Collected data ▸
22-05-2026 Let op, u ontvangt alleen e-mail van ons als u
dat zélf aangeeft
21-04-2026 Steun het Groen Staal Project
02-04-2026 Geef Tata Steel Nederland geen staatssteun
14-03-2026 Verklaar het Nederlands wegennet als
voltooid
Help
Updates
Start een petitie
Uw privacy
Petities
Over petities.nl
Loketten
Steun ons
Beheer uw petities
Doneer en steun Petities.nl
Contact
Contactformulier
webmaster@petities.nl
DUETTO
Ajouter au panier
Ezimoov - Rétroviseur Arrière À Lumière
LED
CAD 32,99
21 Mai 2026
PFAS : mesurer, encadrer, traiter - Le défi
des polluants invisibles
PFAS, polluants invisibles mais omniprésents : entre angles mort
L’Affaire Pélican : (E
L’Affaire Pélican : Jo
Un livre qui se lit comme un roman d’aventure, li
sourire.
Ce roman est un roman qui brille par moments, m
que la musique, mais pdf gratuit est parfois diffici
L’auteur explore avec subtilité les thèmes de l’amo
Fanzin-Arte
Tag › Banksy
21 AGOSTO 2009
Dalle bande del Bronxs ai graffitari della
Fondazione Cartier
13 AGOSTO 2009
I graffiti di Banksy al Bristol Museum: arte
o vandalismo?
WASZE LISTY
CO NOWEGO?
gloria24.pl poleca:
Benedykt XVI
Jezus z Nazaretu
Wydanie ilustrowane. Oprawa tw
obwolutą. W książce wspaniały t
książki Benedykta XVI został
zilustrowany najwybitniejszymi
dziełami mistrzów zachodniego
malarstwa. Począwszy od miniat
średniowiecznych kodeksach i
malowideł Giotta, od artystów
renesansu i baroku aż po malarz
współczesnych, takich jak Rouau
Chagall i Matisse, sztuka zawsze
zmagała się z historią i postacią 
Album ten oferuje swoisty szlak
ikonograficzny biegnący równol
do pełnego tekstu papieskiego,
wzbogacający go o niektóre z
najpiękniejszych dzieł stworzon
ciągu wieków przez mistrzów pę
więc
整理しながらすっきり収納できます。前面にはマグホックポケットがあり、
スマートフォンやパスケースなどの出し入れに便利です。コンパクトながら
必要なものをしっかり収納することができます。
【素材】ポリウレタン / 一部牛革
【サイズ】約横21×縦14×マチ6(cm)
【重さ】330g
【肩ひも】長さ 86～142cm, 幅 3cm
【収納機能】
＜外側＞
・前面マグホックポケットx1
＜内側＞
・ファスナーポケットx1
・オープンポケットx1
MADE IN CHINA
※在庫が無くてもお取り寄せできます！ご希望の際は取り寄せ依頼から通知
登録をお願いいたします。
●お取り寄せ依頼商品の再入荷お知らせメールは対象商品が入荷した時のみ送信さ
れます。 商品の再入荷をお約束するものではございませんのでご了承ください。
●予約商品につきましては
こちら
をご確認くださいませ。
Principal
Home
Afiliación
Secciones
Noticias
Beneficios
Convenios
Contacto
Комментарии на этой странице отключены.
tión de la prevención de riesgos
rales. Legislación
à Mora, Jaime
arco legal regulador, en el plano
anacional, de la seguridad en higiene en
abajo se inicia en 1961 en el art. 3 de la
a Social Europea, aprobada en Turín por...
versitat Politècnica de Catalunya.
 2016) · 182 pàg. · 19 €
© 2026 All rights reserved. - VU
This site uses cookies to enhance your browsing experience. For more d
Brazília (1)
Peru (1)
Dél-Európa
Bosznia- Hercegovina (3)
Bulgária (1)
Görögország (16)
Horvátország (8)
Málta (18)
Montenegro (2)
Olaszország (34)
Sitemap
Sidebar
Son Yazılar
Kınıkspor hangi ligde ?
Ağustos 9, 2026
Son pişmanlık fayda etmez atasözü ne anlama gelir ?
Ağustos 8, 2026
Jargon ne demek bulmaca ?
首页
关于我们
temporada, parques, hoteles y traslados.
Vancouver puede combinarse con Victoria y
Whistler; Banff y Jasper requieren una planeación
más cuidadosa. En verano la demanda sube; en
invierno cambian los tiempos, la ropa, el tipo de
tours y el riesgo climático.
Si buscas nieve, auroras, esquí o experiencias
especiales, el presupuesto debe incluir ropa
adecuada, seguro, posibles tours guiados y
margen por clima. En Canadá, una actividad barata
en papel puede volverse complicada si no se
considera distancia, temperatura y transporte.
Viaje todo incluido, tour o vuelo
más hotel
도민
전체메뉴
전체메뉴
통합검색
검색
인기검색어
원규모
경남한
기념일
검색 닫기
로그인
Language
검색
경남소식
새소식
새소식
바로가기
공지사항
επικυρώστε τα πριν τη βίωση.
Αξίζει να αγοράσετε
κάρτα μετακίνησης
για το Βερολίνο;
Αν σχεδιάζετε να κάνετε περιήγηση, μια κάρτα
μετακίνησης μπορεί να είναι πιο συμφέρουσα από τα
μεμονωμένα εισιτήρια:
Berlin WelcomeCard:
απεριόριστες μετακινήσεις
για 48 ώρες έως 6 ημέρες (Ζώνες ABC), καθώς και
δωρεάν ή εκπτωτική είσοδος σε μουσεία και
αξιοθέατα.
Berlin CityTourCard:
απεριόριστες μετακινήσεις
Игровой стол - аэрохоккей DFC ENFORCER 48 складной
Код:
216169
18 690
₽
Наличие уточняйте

Written task ▸ Every line of the records that includes the word "Banksy" should be gathered.

Task response ▸
Tag › Banksy
I graffiti di Banksy al Bristol Museum: arte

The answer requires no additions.